Flatulent Airline Passenger Forces Emergency Landing

QUEENS, New York – Flatulent Airline Passenger Forces Emergency Landing

A Cincinnati, Ohio bound Delta Airlines flight, originating from New York’s LaGuardia Airport, was forced to make an emergency landing this morning, after a ‘violent episode’ occurred moments after takeoff.

The event was officially classified as ‘environmentally hazardous and life threatening’ by an on-board federal air marshal, who filed the following incident report:

A passenger seated near the rear end of the aircraft experienced an intensely violent episode of flatulence as the plane gained altitude.  Oxygen masks were deployed and passengers throughout the cabin began to panic.  It was determined that the best course of action would be diversion of [the] flight to the nearest airfield for an emergency landing. JFK International was contacted, clearance obtained, and emergency landing took place at 10:42 a.m.
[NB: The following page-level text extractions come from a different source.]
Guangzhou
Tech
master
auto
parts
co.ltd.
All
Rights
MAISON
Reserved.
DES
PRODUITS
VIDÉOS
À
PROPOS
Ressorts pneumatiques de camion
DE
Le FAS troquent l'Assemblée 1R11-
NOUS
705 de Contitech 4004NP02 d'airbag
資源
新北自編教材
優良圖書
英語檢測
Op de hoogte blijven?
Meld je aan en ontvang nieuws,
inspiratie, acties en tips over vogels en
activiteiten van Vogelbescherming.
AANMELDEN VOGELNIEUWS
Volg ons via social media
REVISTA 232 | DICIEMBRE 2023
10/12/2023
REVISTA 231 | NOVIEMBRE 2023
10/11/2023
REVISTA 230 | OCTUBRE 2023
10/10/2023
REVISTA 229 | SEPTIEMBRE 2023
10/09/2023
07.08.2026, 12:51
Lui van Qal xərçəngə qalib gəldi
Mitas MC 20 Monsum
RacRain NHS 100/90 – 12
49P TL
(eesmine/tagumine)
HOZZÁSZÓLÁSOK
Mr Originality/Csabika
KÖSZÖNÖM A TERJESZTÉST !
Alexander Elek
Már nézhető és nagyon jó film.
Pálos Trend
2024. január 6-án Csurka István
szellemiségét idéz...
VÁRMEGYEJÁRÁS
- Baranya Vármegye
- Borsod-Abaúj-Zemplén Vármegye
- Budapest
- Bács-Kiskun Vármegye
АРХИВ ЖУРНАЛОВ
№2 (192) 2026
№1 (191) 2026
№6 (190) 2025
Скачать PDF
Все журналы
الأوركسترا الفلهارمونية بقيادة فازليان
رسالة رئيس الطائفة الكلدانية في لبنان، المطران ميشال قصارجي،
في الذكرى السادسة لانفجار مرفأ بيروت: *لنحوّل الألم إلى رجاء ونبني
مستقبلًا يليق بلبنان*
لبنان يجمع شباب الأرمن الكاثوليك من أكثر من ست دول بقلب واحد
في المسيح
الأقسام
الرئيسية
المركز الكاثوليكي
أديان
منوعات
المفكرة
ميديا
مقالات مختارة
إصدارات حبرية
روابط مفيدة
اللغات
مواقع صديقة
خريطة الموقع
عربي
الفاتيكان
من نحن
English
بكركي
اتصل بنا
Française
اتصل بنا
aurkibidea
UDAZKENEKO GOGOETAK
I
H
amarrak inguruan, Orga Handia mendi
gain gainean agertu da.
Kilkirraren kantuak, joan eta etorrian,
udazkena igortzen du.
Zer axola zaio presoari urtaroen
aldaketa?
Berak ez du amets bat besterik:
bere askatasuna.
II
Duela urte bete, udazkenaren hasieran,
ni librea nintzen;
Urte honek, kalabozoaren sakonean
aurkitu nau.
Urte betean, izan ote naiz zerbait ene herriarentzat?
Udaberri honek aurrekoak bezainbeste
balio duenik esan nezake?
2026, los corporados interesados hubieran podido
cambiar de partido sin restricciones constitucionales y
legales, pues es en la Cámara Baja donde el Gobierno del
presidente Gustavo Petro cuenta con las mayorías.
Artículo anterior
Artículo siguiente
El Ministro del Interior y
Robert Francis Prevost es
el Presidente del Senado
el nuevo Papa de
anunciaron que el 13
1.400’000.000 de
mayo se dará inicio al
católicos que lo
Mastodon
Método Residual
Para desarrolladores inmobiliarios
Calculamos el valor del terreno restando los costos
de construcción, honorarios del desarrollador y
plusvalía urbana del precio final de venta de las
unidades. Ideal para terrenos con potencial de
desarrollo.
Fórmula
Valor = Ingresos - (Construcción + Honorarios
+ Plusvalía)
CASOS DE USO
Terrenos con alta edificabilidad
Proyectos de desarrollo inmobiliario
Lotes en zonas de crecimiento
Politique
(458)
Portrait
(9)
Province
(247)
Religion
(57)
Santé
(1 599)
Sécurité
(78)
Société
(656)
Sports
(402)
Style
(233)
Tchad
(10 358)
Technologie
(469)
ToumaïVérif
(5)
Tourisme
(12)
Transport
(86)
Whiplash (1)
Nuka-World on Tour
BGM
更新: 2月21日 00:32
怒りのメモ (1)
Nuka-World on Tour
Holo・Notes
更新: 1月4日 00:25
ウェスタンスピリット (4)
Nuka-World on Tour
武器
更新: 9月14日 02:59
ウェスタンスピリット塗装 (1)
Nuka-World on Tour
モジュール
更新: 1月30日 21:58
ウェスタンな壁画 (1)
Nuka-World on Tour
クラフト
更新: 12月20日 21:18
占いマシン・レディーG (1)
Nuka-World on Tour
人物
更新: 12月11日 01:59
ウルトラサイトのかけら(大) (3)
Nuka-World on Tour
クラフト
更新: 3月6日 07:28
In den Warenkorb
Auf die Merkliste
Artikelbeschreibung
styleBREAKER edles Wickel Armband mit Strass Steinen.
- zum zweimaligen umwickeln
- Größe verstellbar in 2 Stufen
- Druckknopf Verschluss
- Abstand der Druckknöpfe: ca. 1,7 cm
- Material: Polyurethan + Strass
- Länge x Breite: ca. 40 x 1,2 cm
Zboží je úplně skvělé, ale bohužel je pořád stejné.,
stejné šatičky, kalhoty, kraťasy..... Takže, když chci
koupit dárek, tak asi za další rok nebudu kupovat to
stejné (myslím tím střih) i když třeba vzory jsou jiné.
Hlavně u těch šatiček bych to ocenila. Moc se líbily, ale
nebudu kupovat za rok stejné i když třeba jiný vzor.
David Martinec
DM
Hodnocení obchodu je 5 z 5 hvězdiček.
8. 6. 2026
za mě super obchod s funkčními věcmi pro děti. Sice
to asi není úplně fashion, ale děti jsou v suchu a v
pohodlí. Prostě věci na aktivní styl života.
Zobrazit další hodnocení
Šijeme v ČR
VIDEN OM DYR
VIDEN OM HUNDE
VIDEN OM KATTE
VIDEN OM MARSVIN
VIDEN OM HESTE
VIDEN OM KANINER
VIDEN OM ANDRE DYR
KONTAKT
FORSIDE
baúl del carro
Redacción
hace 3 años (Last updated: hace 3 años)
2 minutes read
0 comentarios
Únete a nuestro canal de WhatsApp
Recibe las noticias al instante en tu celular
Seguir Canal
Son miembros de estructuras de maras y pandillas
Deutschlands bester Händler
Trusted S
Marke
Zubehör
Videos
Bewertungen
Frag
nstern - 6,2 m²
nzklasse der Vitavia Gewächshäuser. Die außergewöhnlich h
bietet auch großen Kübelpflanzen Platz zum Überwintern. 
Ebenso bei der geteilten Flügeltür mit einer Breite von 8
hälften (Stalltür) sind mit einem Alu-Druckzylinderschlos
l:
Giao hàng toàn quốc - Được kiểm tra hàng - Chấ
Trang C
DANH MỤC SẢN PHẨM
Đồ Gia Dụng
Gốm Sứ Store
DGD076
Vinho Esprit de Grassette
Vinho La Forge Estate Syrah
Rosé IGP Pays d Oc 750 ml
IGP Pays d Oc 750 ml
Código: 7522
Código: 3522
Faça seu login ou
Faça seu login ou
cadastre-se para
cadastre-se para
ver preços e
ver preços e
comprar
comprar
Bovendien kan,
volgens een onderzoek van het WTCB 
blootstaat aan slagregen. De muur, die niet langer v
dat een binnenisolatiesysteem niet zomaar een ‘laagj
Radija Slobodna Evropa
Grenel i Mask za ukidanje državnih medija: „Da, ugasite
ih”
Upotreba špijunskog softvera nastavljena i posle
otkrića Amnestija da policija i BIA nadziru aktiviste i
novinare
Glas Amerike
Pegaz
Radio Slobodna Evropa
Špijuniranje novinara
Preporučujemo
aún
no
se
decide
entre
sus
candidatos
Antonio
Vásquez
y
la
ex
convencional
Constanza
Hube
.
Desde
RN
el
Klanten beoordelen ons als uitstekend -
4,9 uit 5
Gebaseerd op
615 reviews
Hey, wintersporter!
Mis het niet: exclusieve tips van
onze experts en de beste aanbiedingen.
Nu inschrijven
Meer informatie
Passenger Mark Theissen, seated behind the offending passenger, provided details.

“The woman in front of me started bouncing up and down right after we took off.  I leaned forward and asked her if she was okay, and she said something about ‘her condition.’  The next thing I knew, there was this foul odor and all the masks came down.  She turned back to tell me something but her seat snapped back and slammed me in the head.  My eyes started burning and I blacked out.”

“People were jumping over their chairs to escape,” said flight attendant Becky Constantine.  “My senior attendant went back to make people calm down, but she got stomped in the face!  I hid up in the overhead ’til we hit the ground.  Delta-Schmelta, I quit!” she said.  “I’m going back to my job at Subway where it’s safe.”

The identity of the passenger was determined after the passenger manifest was released to the press.  Former showgirl Cyprienne O’Malley, 70, was fingered as the woman responsible for the unfortunate incident.

Doctors call O’Malley’s disorder Gastric Abdominal Systemic Pancolitis (GASP).  “GASP makes an already bad situation worse,” says Dr. Paul Hazelton, of New York’s Lenox Hill Hospital.  “A sudden change in air pressure causes rapid release, and the path of least resistance is always the anus.  The bunghole is Mother Nature’s little whistle-blower.”

“Many people suffer from this disorder, and to hide it is to deny it. I attend a support group called ‘Silence Is Deadly.’ It’s a place where we can all come together and air out our grievances,” said O’Malley. “This whole thing really blew up in my face.  If I could take it all back, I would. Next month I’m going to attend the GASP National Convention in Pottstown, but I’m going to take the train.”

No charges were filed against O’Malley, but the airline is asking that she compensates them for damages, and donates an undisclosed amount toward the injured flight attendant’s hospital bills.

 

Amtrak officials have been notified of O’Malley’s upcoming travel plans.